« J'ai déjà dit (Zola parle), qu'il y a eu trois grands talents dans l'école française du XIXème siècle : Eugène Delacroix, Ingres et Courbet, et je pense que ce dernier était aussi grand que les deux premiers. Les trois ensemble ont révolutionné notre art : Ingres accoupla la formule moderne à l'ancienne tradition ; Delacroix symbolisa la débauche des passions, la névrose romantique de 1830 ; Courbet exprima l'aspiration au vrai - c'est l'artiste acharné au travail, asseyant sur une base solide la nouvelle formule de l'école naturaliste. Nous n'avons pas de peintre plus honnête, plus sain, plus français. Il a fait sienne la large brosse des artistes de la Renaissance, et s'en est servi uniquement pour dépeindre notre société contemporaine. Remarquez qu'il est dans la ligne de la tradition authentique. Tout comme le travailleur de talent qu'était Véronèse ne peignait que les grands de son époque - même quand il lui fallait représenter des sujets religieux -, de même le travailleur de talent qu'était Courbet prenait ses modèles dans la vie quotidienne qui l'entourait. C'est autre chose que ces artistes qui, voulant être fidèles aux traditions, copient l'architecture et les costumes des artistes italiens du XVIème siècle.

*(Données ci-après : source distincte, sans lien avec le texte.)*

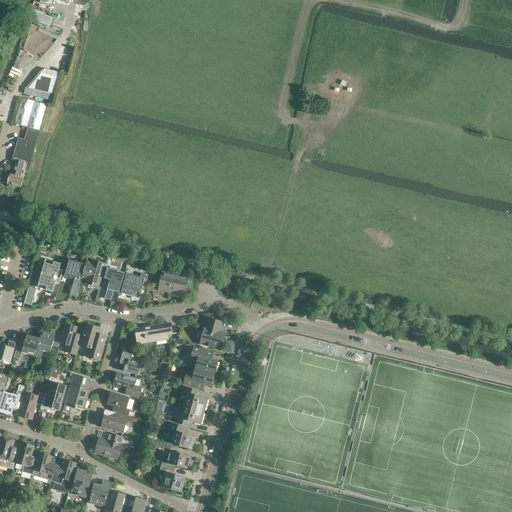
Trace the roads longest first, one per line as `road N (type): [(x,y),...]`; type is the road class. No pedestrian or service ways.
road 1 (tertiary): [(511,378),(299,324),(262,328)]
road 2 (residential): [(211,303),(207,266),(0,215)]
road 3 (tertiary): [(262,328),(251,337),(202,511)]
road 4 (track): [(331,0),(453,27),(459,0)]
road 5 (track): [(303,142),(265,280)]
road 6 (residential): [(81,454),(118,319)]
road 7 (residential): [(192,511),(81,454)]
road 8 (residential): [(0,329),(76,309),(118,319)]
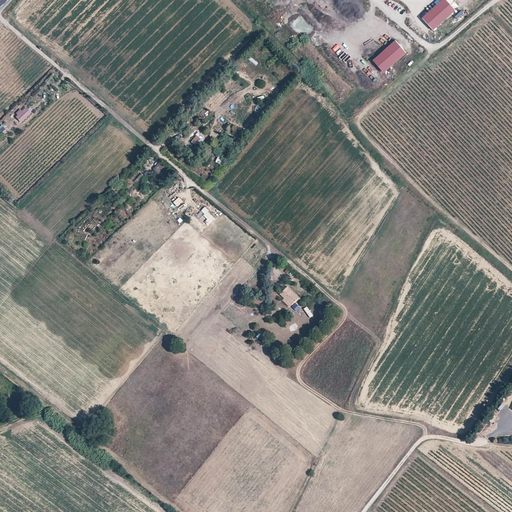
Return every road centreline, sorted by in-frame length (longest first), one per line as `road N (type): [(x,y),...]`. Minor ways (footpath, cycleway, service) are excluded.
road 1 (unclassified): [(0,15),(281,256)]
road 2 (track): [(281,256),(344,308),(341,323),(298,368),(299,380),(341,410),(420,424),(425,436)]
road 3 (track): [(365,511),(425,436),(511,448)]
road 4 (unclassified): [(373,0),(433,49),(495,0)]
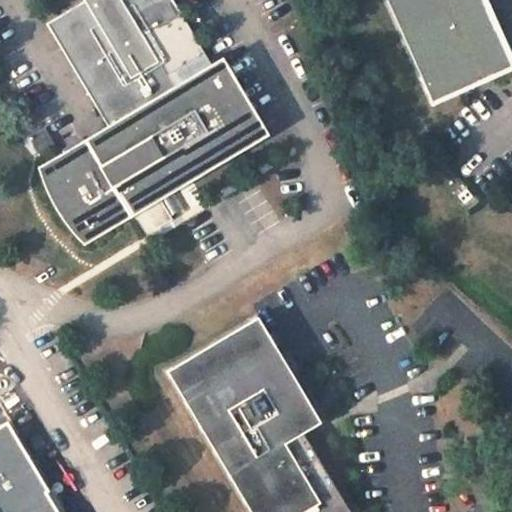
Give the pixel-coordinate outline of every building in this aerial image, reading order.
[(73,233),(81,242),(129,216),(125,209),(259,135),(220,65),(213,70),(174,0),(113,0),(94,12),(89,3),(50,24),(111,133),(88,146),(86,142),(39,166),(44,182),(50,196),(57,210),(65,223),(73,233)] [(394,0),(445,113),(511,82),(511,43),(492,0),(394,0)] [(35,153),(54,144),(45,128),(27,138),(35,153)] [(161,203),(135,213),(142,232),(168,222),(161,203)] [(313,426),(252,320),(160,373),(239,511),(338,511),(295,437),(313,426)] [(0,511),(48,511),(1,432),(0,432),(0,511)]
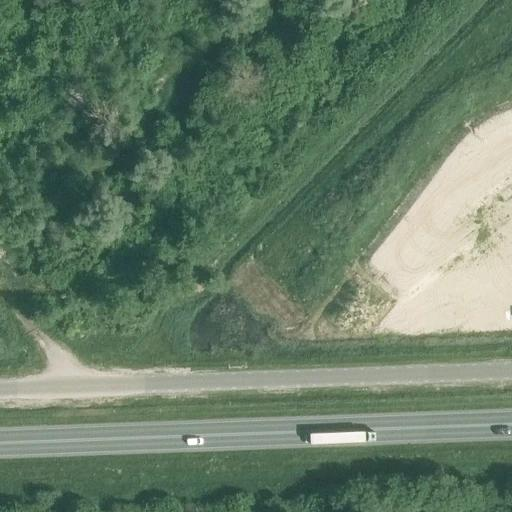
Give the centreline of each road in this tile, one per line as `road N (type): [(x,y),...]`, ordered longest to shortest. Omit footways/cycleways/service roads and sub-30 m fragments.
road 1 (trunk): [(511,422),(0,441)]
road 2 (unclassified): [(0,390),(511,372)]
road 3 (track): [(71,388),(0,290)]
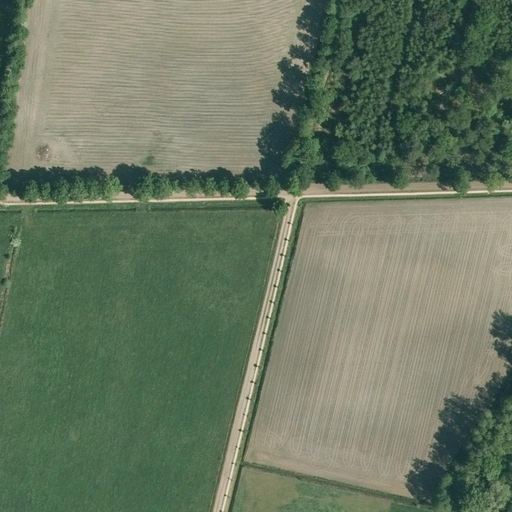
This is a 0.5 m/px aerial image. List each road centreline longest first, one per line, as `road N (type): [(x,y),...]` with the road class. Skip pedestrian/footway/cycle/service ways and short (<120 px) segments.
road 1 (track): [(218,511),(293,192)]
road 2 (track): [(293,192),(0,199)]
road 3 (track): [(293,192),(511,187)]
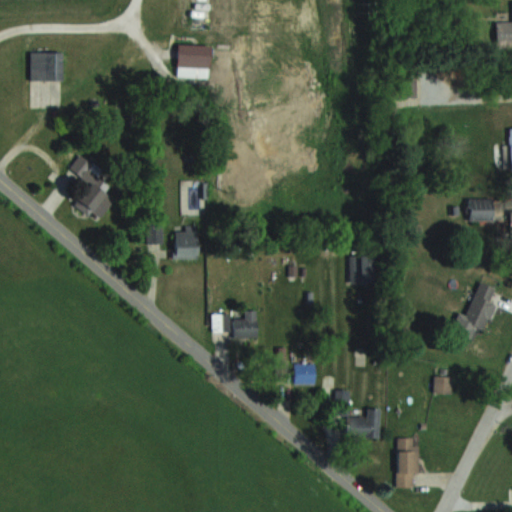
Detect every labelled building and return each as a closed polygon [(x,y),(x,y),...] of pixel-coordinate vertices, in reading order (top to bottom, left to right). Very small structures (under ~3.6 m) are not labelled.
[(511,1),(511,22),(494,22),(494,48),(511,47),(511,1)] [(176,76),(207,76),(207,44),(176,44),(176,76)] [(29,51),(29,79),(61,79),(61,51),(29,51)] [(88,184),(73,204),(95,221),(112,200),(103,193),(112,180),(78,154),(68,168),(88,184)] [(490,220),(490,197),(467,197),(467,220),(490,220)] [(196,258),(196,225),(173,225),(173,258),(196,258)] [(348,282),(371,282),(371,255),(348,255),(348,282)] [(497,289),(477,281),(462,321),(481,329),(497,289)] [(255,309),(243,309),(243,318),(232,318),(232,337),(255,337),(255,309)] [(210,313),(210,331),(228,331),(228,313),(210,313)] [(314,382),(314,362),(293,362),(293,382),(314,382)] [(450,375),(432,375),(432,392),(450,392),(450,375)] [(378,437),(378,407),(365,407),(365,416),(345,416),(345,437),(378,437)] [(416,437),(395,437),(395,487),(416,487),(416,437)]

Au Champ-de-Mars il n'y a qu'une toile de Courbet : La
Vague, et même ce tableau n'y figure que parce qu'il appartient au musée du
Luxembourg, et dès lors l'Administration des beaux-arts a bien été obligée de
l'accepter. Et c'est cette toile unique que nous montrons à l'Europe, alors que
Gérôme dans la salle voisine ne compte pas moins de dix tableaux et que
Bouguereau va même jusqu'à douze. Voilà qui est honteux. Il aurait fallu
assigner à Courbet à l'Exposition universelle de 1878 toute une salle, comme on
l'a fait pour Delacroix et Ingres à l'Exposition de 1855.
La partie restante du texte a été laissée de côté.